§ **INSTRUCTION**
I need the lines below from the one with "table_cell [1300, 563, 1388, 641]" down to the one with "table_cell [842, 921, 1122, 976]" reproduced exactly, both ends included, and nothing else.

§ **INFORMATION SUPPLIED**
# # # #
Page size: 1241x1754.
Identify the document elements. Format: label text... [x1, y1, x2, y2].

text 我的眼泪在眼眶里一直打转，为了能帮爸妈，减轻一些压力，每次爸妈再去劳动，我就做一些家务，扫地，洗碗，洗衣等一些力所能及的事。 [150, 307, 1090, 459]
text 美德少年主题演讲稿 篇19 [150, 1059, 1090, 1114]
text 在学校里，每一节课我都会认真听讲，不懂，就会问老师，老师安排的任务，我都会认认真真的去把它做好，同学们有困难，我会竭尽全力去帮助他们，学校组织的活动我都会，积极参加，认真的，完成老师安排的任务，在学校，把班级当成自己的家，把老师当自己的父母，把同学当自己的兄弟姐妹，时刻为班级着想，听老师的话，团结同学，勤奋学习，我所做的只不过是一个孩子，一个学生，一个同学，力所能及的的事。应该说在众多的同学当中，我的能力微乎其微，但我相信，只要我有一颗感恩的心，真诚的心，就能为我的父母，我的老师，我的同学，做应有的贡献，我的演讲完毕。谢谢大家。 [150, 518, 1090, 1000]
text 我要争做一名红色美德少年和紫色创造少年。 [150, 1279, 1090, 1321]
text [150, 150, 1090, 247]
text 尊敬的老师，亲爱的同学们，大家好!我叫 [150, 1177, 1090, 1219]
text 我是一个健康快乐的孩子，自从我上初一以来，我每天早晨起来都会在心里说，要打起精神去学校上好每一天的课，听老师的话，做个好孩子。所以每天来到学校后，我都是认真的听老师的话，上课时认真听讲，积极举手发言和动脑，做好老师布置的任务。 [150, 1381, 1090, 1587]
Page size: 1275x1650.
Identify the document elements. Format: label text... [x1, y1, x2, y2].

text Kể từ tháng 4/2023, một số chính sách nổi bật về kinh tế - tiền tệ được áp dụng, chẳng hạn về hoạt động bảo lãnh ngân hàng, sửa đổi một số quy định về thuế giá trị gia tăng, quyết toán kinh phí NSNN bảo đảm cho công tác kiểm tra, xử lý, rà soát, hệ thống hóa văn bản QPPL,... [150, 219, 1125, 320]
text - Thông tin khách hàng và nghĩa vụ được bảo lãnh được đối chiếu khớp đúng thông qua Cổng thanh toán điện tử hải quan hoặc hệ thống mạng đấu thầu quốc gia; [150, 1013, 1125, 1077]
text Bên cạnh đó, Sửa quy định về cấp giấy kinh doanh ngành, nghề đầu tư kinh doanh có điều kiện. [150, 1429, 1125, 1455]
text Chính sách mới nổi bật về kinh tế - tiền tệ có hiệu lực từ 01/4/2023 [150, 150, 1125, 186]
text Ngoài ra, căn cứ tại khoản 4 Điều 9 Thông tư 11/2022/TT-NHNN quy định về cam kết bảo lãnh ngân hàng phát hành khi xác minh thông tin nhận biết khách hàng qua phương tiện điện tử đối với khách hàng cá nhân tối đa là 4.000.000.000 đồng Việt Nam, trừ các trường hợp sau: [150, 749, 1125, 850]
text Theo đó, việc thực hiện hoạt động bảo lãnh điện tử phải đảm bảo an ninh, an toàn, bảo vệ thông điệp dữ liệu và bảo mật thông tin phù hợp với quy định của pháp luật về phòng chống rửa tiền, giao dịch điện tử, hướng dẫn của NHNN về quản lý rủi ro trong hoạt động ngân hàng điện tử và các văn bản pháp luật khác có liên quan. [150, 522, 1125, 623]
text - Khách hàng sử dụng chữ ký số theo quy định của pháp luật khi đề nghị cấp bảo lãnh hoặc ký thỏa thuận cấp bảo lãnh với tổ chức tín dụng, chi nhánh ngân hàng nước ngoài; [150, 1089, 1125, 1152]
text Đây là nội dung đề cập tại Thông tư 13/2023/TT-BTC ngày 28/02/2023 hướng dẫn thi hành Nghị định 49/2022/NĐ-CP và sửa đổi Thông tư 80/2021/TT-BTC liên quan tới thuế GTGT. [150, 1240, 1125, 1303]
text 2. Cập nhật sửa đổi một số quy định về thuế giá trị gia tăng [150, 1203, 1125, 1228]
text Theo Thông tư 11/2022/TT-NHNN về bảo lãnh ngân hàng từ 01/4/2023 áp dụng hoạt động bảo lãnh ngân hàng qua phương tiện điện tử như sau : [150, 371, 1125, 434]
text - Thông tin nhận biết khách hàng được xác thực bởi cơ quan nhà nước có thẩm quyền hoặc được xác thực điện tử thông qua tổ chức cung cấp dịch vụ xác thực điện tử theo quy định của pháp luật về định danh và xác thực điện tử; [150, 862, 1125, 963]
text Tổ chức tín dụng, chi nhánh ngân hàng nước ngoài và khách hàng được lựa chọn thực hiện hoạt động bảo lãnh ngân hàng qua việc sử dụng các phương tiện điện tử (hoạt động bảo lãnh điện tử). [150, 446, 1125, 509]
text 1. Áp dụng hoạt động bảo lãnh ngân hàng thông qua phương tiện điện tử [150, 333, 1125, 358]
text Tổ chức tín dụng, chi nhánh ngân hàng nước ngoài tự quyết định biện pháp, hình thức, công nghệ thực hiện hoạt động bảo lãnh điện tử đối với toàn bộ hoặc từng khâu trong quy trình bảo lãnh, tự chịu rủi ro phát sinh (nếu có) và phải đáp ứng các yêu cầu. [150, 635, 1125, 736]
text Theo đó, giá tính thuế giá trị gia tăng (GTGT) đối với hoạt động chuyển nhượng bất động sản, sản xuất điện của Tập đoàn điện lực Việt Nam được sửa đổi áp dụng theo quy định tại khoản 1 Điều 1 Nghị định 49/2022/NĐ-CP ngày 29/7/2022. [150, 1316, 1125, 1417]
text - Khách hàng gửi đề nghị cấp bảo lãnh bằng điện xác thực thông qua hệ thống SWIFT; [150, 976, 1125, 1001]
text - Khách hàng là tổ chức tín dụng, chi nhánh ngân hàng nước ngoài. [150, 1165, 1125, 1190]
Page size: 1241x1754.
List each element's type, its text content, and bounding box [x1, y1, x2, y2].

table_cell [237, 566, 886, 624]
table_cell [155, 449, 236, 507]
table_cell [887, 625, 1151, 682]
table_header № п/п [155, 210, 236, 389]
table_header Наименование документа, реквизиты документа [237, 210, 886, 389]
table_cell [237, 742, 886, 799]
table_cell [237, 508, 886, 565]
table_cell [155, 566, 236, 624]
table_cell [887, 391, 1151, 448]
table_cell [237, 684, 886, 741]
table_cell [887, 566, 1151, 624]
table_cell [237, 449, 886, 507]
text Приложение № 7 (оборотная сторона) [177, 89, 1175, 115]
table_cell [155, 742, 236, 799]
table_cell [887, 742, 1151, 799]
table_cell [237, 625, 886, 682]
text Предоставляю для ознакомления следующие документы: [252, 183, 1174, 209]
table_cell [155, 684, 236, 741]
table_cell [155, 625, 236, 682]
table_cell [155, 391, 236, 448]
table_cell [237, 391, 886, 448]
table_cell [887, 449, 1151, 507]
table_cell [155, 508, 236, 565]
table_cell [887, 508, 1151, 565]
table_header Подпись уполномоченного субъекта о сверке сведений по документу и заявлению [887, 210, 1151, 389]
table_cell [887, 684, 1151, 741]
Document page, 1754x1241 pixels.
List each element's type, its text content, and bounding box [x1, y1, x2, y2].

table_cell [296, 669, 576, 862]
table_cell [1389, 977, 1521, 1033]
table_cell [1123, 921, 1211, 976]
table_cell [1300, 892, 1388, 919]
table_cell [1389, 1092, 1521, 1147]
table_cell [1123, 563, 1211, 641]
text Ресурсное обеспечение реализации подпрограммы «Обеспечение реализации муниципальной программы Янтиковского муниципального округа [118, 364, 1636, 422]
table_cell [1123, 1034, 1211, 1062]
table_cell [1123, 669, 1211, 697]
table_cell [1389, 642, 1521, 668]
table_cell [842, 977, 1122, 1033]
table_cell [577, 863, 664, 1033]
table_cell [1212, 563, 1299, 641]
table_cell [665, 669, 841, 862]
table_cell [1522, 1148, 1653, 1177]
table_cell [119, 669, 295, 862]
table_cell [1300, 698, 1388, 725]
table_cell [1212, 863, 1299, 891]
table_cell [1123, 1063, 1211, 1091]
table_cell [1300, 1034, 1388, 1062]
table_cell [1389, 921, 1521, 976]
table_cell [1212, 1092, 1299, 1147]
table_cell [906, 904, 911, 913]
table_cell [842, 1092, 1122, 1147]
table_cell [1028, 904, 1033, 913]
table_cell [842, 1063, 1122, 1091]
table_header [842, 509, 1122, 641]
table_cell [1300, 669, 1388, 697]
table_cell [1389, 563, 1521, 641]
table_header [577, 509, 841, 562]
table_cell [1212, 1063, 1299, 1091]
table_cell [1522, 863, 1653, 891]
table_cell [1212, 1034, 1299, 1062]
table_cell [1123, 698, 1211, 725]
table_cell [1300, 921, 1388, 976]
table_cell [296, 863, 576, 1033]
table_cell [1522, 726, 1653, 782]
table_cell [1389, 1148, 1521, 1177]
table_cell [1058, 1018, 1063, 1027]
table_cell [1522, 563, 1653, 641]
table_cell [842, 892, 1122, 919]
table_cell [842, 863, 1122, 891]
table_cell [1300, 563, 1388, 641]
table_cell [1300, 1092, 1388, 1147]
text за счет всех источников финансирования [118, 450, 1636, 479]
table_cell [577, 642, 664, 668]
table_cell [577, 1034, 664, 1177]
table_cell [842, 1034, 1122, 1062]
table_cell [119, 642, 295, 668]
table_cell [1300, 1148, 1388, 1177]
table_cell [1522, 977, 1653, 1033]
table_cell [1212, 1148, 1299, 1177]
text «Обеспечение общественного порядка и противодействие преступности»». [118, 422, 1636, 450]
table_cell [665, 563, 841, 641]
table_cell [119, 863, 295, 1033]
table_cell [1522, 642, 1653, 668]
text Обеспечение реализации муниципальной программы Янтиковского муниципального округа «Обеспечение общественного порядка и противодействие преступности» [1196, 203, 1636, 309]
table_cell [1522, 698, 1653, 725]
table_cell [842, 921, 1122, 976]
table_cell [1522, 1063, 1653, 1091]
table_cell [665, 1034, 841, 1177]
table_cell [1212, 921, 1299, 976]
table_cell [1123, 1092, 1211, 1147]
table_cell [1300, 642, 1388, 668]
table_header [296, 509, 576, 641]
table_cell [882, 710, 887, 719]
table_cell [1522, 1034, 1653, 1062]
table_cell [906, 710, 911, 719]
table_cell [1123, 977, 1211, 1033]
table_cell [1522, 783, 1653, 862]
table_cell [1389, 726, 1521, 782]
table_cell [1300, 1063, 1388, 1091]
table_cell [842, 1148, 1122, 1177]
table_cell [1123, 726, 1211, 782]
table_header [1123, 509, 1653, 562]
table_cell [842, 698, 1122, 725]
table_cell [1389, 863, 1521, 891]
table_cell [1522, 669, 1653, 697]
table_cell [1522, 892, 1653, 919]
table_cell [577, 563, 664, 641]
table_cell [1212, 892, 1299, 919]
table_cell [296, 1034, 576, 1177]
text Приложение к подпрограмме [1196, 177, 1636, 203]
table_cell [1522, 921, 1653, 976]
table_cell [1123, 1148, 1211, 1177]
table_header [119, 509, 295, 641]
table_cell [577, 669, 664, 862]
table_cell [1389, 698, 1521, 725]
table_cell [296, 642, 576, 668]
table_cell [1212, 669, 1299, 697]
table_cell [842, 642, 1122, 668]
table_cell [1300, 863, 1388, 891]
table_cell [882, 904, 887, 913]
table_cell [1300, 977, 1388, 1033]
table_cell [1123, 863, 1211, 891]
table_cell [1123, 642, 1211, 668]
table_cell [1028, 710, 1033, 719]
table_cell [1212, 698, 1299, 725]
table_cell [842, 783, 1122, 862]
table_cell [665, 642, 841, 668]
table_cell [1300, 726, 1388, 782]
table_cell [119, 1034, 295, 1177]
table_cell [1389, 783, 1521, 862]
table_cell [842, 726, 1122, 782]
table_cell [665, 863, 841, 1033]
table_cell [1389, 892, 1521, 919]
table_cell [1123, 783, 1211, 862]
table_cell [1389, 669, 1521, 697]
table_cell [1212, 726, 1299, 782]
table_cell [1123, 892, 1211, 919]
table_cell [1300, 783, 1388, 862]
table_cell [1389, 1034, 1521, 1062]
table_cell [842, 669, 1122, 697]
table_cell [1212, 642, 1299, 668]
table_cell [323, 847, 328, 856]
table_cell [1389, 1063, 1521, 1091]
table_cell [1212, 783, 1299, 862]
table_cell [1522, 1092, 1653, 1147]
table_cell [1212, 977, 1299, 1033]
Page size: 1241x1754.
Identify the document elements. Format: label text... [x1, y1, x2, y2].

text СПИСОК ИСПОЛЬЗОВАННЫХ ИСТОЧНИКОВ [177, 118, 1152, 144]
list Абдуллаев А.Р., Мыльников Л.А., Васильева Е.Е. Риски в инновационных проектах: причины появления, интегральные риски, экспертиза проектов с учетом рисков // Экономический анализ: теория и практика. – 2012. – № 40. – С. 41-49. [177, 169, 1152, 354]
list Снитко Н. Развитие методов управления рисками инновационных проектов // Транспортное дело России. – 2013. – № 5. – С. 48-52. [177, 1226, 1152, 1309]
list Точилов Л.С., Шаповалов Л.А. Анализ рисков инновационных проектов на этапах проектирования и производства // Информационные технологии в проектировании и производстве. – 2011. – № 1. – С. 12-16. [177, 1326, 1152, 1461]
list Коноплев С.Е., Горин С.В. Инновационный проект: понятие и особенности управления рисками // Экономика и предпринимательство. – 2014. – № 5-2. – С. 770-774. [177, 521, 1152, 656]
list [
# # # #
§ **RESPONSE TO THE EXERCISE**
table_cell [1300, 563, 1388, 641]
table_cell [1300, 1092, 1388, 1147]
text за счет всех источников финансирования [118, 450, 1636, 479]
table_cell [577, 642, 664, 668]
table_cell [577, 1034, 664, 1177]
table_cell [842, 1034, 1122, 1062]
table_cell [119, 642, 295, 668]
table_cell [1300, 1148, 1388, 1177]
table_cell [1522, 977, 1653, 1033]
table_cell [1212, 1148, 1299, 1177]
text «Обеспечение общественного порядка и противодействие преступности»». [118, 422, 1636, 450]
table_cell [665, 563, 841, 641]
table_cell [119, 863, 295, 1033]
table_cell [1522, 642, 1653, 668]
text Обеспечение реализации муниципальной программы Янтиковского муниципального округа «Обеспечение общественного порядка и противодействие преступности» [1196, 203, 1636, 309]
table_cell [1522, 698, 1653, 725]
table_cell [842, 921, 1122, 976]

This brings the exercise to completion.